### QUOTED PASSAGE
━━━━━━━━
My daughter was away at school. My books were doing well, I was more in demand as a speaker, I was traveling a lot. I was a little anxious in the saddle, I have severe asthma, I hadn't exercised in those six months of recovery--I had all the reasons, but no answers.
Then the pandemic hit. I wasn't going anywhere. I had been riding consistently, but mostly just hacking around the fields, sometimes jumping small things. Now I set about fixing whatever was wrong. I worked on the anxiety and asthma. I worked on slowly becoming more fit. I rode every day.
I rode poorly.
Sarah was injured in the field. I borrowed a friend's pony but didn't feel comfortable on him. I leased a saintly horse and got back into competition, sort of--I survived, but mainly due to the horse's goodness and care. I wasn't riding worth a nickel.
It's very frustrating to lose competence in something you love. I really could not figure it out.
━━━━━━━━
### DATASET
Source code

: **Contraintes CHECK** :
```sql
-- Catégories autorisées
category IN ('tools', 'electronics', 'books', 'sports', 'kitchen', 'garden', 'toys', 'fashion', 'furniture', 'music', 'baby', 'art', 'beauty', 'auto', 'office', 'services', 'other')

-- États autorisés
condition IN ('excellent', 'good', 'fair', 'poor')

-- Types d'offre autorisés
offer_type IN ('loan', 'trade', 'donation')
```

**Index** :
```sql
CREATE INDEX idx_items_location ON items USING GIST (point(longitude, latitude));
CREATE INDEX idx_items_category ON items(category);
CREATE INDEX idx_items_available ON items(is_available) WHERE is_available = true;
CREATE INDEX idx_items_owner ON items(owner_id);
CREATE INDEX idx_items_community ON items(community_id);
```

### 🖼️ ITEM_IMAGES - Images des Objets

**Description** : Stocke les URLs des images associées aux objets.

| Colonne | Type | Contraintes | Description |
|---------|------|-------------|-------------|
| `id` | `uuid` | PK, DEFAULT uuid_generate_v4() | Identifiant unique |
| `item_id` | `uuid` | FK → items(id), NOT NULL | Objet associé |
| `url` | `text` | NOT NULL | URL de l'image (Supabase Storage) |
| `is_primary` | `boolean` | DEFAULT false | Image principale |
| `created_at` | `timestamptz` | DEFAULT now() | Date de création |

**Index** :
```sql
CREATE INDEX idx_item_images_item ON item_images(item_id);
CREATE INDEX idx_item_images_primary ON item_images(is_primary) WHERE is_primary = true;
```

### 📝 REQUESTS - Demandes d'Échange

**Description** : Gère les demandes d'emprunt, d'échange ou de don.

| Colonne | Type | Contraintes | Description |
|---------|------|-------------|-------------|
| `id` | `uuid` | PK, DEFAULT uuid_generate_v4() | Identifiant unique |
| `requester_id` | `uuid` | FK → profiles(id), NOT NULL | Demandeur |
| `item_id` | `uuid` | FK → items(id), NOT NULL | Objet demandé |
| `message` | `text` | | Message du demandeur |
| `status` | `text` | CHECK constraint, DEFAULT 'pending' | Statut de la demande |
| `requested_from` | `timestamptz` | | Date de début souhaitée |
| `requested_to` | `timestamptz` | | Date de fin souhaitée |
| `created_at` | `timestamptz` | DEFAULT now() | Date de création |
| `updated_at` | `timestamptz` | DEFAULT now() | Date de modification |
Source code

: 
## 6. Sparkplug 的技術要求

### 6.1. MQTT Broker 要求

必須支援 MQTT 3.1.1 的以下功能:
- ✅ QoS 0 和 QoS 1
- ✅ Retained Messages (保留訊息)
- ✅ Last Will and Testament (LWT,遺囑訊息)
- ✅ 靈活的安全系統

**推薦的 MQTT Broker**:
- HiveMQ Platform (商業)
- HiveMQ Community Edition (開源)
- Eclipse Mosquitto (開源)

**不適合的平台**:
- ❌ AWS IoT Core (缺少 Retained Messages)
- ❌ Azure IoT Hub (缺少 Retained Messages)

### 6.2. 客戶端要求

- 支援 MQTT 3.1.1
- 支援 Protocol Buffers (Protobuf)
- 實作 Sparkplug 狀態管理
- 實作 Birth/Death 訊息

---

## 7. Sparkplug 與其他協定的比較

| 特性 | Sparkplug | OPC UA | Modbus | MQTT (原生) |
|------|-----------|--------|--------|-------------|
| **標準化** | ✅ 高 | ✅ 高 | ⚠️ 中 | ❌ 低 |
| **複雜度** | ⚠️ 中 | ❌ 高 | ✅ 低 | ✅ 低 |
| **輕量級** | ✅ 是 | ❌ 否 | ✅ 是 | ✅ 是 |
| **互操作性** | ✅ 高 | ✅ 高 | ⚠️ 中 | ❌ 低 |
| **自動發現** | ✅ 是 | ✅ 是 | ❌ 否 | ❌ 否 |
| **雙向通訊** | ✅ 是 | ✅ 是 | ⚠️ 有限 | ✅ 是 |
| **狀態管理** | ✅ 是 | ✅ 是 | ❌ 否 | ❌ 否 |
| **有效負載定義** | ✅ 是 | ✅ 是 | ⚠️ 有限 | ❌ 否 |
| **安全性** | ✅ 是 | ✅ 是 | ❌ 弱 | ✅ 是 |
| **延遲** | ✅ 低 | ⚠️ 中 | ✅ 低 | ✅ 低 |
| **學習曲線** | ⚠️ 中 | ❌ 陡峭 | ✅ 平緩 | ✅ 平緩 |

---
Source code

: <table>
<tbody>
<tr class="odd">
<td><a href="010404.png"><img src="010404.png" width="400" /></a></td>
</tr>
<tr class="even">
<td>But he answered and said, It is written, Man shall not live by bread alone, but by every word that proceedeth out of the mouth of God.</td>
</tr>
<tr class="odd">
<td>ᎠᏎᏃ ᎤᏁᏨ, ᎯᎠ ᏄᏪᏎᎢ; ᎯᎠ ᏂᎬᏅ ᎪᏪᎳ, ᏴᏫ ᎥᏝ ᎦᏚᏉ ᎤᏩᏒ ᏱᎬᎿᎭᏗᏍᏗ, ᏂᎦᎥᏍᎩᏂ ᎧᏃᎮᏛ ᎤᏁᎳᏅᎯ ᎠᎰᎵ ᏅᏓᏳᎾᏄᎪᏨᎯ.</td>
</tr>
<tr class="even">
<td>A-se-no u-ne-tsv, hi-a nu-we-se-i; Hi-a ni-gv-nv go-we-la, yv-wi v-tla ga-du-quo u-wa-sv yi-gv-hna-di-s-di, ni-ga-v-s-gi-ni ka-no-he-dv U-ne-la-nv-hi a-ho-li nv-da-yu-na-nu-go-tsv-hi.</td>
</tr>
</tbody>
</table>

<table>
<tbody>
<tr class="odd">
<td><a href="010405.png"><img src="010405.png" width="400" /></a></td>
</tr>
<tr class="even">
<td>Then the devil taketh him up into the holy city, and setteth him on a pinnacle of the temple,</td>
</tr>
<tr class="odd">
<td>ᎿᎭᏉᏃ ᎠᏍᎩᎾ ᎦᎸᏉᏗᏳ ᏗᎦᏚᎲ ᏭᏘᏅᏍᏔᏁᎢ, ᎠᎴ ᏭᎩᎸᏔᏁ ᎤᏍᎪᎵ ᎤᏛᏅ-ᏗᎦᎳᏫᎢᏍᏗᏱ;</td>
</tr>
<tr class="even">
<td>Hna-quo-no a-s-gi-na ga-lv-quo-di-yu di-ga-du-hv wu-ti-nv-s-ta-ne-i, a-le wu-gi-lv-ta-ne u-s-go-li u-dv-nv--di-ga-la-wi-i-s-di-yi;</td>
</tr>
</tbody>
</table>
━━━━━━━━
### PROBLEMS TO WORK ON
**A.** In the riding passage, why does the writer say they survived the return to competition? Answer in one to three sentences.
**B.** Retype the part of the riding passage that opens with the words containing "My daughter was" and closes with "I rode poorly.".

### ANSWERS TO THE TASKS
**A.** The writer survived mainly because of the leased horse's goodness and care. The writer says they weren't riding well at the time.

**B.**
My daughter was away at school. My books were doing well, I was more in demand as a speaker, I was traveling a lot. I was a little anxious in the saddle, I have severe asthma, I hadn't exercised in those six months of recovery--I had all the reasons, but no answers.
Then the pandemic hit. I wasn't going anywhere. I had been riding consistently, but mostly just hacking around the fields, sometimes jumping small things. Now I set about fixing whatever was wrong. I worked on the anxiety and asthma. I worked on slowly becoming more fit. I rode every day.
I rode poorly.